> Exercise task
In the PSRAM page extract, rewrite the passage from "With 12 pins, we" to "memory R/W routines." with "DMA" changed to "direct memory access".

> Page extract
>>>

With 12 pins, we can fully control our PSRAM.

Memory Access Code

The CubeMx is so sweet that she even prepared HAL edition SRAM read/write code for us. If we are careful enough, we can find the DMA routines. However, we won't discuss DMA or IT here. We will test our SRAM by dry run. The following list is the typical memory R/W routines.

// Write sram byte by byte, the normally way
void sram_write(unsigned char* pbuf, unsigned long addr, size_t size) {
    while(size--) {
        *(__IO unsigned char *)(FSMC_BANK1_3 + addr) = *pbuf;
        addr++;
        pbuf++;
    }
}
// Read byte by byte
void sram_read(unsigned char* pbuf, unsigned long addr, size_t size) {
    while(size--) {
        *pbuf = *(__IO unsigned char *)(FSMC_BANK1_3 + addr);
        pbuf++;
        addr++;
    }
}
// Faster, word by word
// NOTE: data length won't be concerned.
void sram_write_word(unsigned short* pbuf, unsigned long addr, size_t size) {
    while(size--) {
        *(__IO unsigned short *)(FSMC_BANK1_3 + addr) = *pbuf;
        addr++;
        pbuf++;
    }
}
// Read word by word
void sram_read_word(unsigned short* pbuf, unsigned long addr, size_t size) {
    while(size--) {
        *pbuf = *(__IO unsigned short*)(FSMC_BANK1_3 + addr);
        pbuf++;
        addr++;
    }
}
// One step further, try double word
void sram_write_dword(unsigned int* pbuf, unsigned long addr, size_t size) {
    while(size--) {
        *(__IO unsigned int *)(FSMC_BANK1_3 + addr) = *pbuf;
        addr++;
        pbuf++;
    }
}

void sram_read_dword(unsigned int* pbuf, unsigned long addr, size_t size) {
    while(size--) {
        *pbuf = *(__IO unsigned int*)(FSMC_BANK1_3 + addr);
        pbuf++;
        addr++;
    }
}

// NOTE: the following code uses two tricks:
// 1. Loop weakening
// 2. Code extending
// Fast write 8 bytes
void sram_fast_write8(unsigned char* pbuf, unsigned int addr, size_t size) {
    const int align = 2 * sizeof(unsigned int);

    if (size <= align) {
        sram_write(pbuf, addr, size);
        return ;
    }

    size_t remains = size & 7;
    size_t count = (size - remains) / sizeof(unsigned int);
    unsigned int* psrc= (unsigned int *)pbuf;
    __IO unsigned int* pdst = FSMC_BANK1_3 + addr;

    while(count){
        // Write 8 ints each time
        *pdst++ = *psrc++; count--;
        *pdst++ = *psrc++; count--;
    }

    if (remains) {
        sram_write(pdst, psrc, remains);
    }
}

// Fast write 16 bytes
void sram_fast_write16(unsigned char* pbuf, unsigned int addr, size_t size) {
    const int align = 4 * sizeof(unsigned int);

    if (size <= align) {
        sram_write(pbuf, addr, size);
        return ;
    }

    size_t remains = size & 15;
    size_t count = (size - remains) / sizeof(unsigned int);
    unsigned int* psrc= (unsigned int *)pbuf;
    __IO unsigned int* pdst = FSMC_BANK1_3 + addr;

    while(count){
        // Write 8 ints each time
        *pdst++ = *psrc++; count--;
        *pdst++ = *psrc++; count--;
        *pdst++ = *psrc++; count--;
        *pdst++ = *psrc++; count--;
    }

    if (remains) {
        sram_write(pdst, psrc, remains);
    }
}

// Fast write 32 bytes
void sram_fast_write32(unsigned char* pbuf, unsigned int addr, size_t size) {
    const int align = 8 * sizeof(unsigned int);

    if (size <= align) {
        sram_write(pbuf, addr, size);
        return ;
    }

    size_t remains = size & 31;
    size_t count = (size - remains) / sizeof(unsigned int);
    unsigned int* psrc= (unsigned int *)pbuf;
    __IO unsigned int* pdst = FSMC_BANK1_3 + addr;

    while(count){
        // Write 8 ints each time
        *pdst++ = *psrc++; count--;
        *pdst++ = *psrc++; count--;
        *pdst++ = *psrc++; count--;
        *pdst++ = *psrc++; count--;

        *pdst++ = *psrc++; count--;
        *pdst++ = *psrc++; count--;
        *pdst++ = *psrc++; count--;
        *pdst++ = *psrc++; count--;
    }

    if (remains) {
        sram_write(pdst, psrc, remains);
    }
}

Testing Code

Here we now have the testing code, in main loop:

    ...

<<<

> Extracted material

>>>

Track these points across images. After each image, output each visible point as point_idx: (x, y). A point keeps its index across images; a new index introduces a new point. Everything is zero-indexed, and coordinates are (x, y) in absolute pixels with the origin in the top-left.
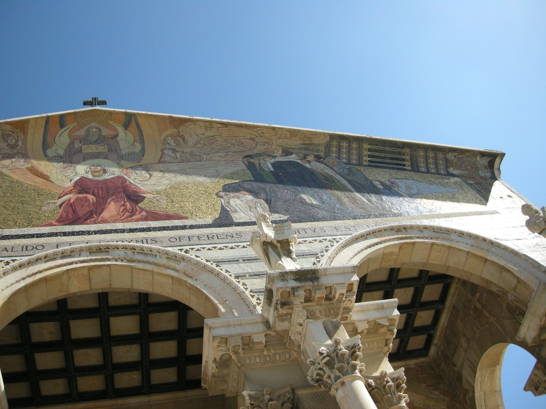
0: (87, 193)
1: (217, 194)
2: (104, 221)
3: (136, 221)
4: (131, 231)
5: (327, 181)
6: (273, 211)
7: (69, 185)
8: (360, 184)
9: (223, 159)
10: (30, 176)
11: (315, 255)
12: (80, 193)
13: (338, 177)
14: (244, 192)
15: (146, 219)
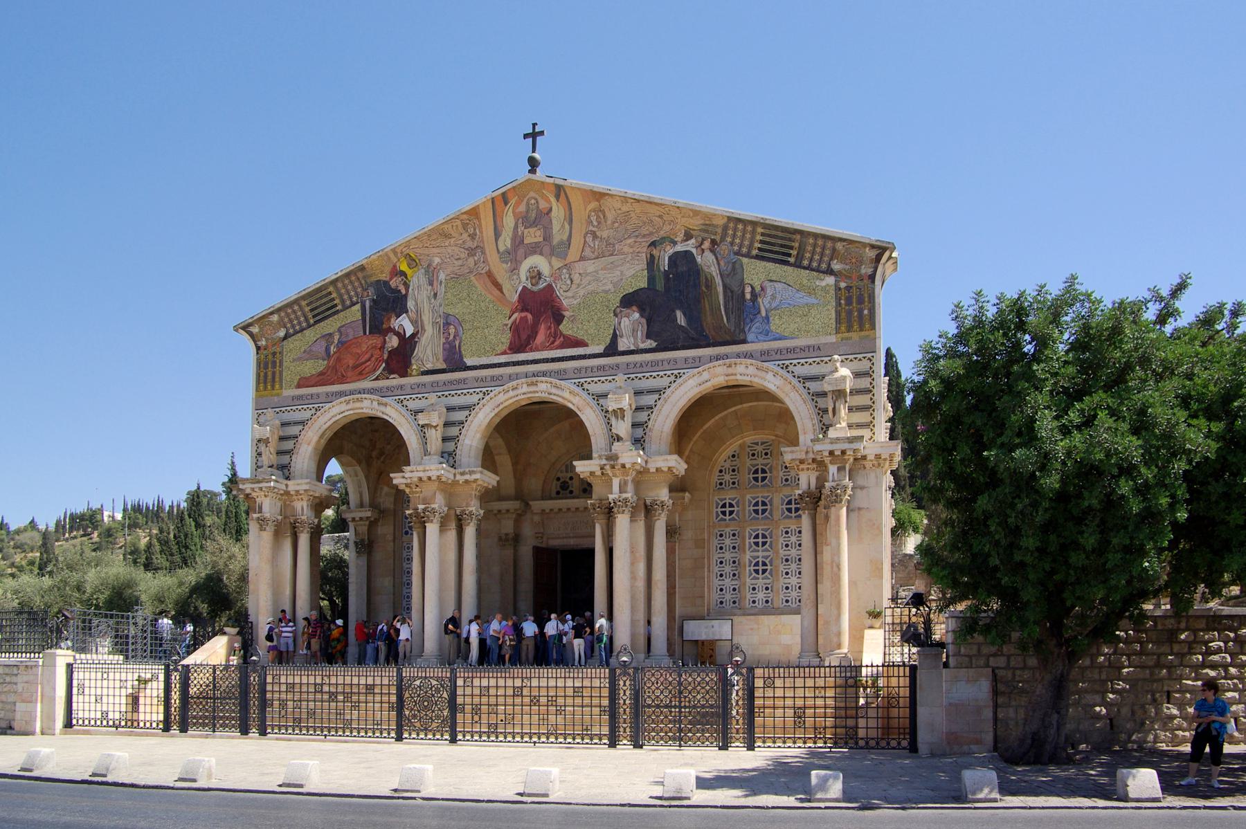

<<<

> Solution below
With 12 pins, we can fully control our PSRAM.

Memory Access Code

The CubeMx is so sweet that she even prepared HAL edition SRAM read/write code for us. If we are careful enough, we can find the direct memory access routines. However, we won't discuss direct memory access or IT here. We will test our SRAM by dry run. The following list is the typical memory R/W routines.